=== Texto do exercício ===

Fica claro que, na perspectiva da dialética materialista, a atividade laboral do homem e não a contemplação sensorial passiva é a fonte de assimilação da realidade. A atividade perceptiva acha-se ligada à prática, e as representações dela surgidas tornam-se objeto da atividade do homem, sem relação direta com as próprias coisas. Assim, surge a capacidade reflexiva que modifica as imagens ideais das coisas, isto é, dá-se origem ao pensamento.
Desse modo, a atividade reflexiva permite modificar as imagens ideais ou os “projetos das coisas”, e a essa modificação é que se chama de pensamento. Na transformação da imagem, têm papel essencial os “meios de expressão simbólica”, “padrões discursivos e materiais que representam e descrevem os objetos e os métodos de produção deles” (DAVIDOV, 1988, p. 295). Pode-se inferir que o autor aponta aqui para a questão da linguagem, dialeticamente relacionada ao pensamento, pois, para Vigotski (2001), a relação do homem com os objetos é sempre mediada pelos instrumentos ou pelos signos, dentre os quais se coloca a linguagem.
O processo de compreensão racional, que se instala quando o objeto se converte em objeto da atividade, é, segundo o autor, complexo e contraditório, tanto podendo conduzir ao pensamento empírico, o aspecto direto e externo da atividade, como reproduzir o ser interno dos objetos, a sua essência, conduzindo ao pensamento teórico.

===

[Tarefas a cumprir]:
a - Responda às perguntas abaixo com base no trecho sobre o pensamento na dialética materialista:
(i) Qual é a fonte de assimilação da realidade na perspectiva da dialética materialista?
(ii) Para Vigotski (2001), a relação do homem com os objetos é sempre mediada por quê?
(iii) A que tipo de pensamento conduz a compreensão racional quando reproduz o ser interno dos objetos?
b - Reescreva a parte do trecho sobre o pensamento na dialética materialista que começa com as palavras "O processo de" e termina com "ao pensamento teórico.", substituindo "pensamento empírico" por "pensamento imediato".
c - Prolongue o trecho sobre o pensamento na dialética materialista a partir do ponto em que ele para.

=== Dados fornecidos ===

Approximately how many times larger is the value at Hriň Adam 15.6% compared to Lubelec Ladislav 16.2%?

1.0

===

[Resultados em sequência]:
a -
(i) A atividade laboral do homem, e não a contemplação sensorial passiva.
(ii) Pelos instrumentos ou pelos signos, entre os quais se coloca a linguagem.
(iii) Ao pensamento teórico.

b -
O processo de compreensão racional, que se instala quando o objeto se converte em objeto da atividade, é, segundo o autor, complexo e contraditório, tanto podendo conduzir ao pensamento imediato, o aspecto direto e externo da atividade, como reproduzir o ser interno dos objetos, a sua essência, conduzindo ao pensamento teórico.

c -
Essas duas formas de pensamento têm pontos de partida distintos, modos de se realizar distintos, conteúdos e finalidades distintas, como bem estabeleceu Davidov. Desse modo, pode-se pensar que não há passagem de um ao outro. Vigotski (2001) já afirmava, com base em seus experimentos, que os conceitos científicos e os cotidianos seguem caminhos diferentes em seu desenvolvimento, embora estejam estreitamente relacionados. Sob a perspectiva de Davidov, traça-se a seguir um paralelo entre os dois: o pensamento empírico e o teórico.
O pensamento empírico tem o seu lugar na prática social do homem, por exemplo, na aprendizagem das crianças pequenas em fase pré-escolar. Entretanto, na educação escolar, o que se busca é a formação do pensamento teórico.
Trabalhos realizados por pesquisadores brasileiros no campo da Educação Matemática, sobretudo os que se fundamentam teórica e metodologicamente na perspectiva davidoviana, têm apontado que ainda prevalecem no ensino de matemática processos de resolução mecânica de algoritmos, que se baseiam no pensamento empírico, na observação de elementos externos, isto é, na esfera da aparência. Rosa e Hobold (2016, p. 144) afirmam que muitas das dificuldades e problemas encontrados pelos professores estão atrelados à “falta de compreensão e apropriação teórica de conceitos essenciais, como adição, subtração, multiplicação, tabuada, resolução de problemas, divisão, equações, entre outros.”
Na constituição do pensamento, quer empírico ou teórico, intervêm processos de abstração, de generalização e de formação de conceitos que serão tratados a seguir.
Abstração substantiva, abstração teórica ou “célula”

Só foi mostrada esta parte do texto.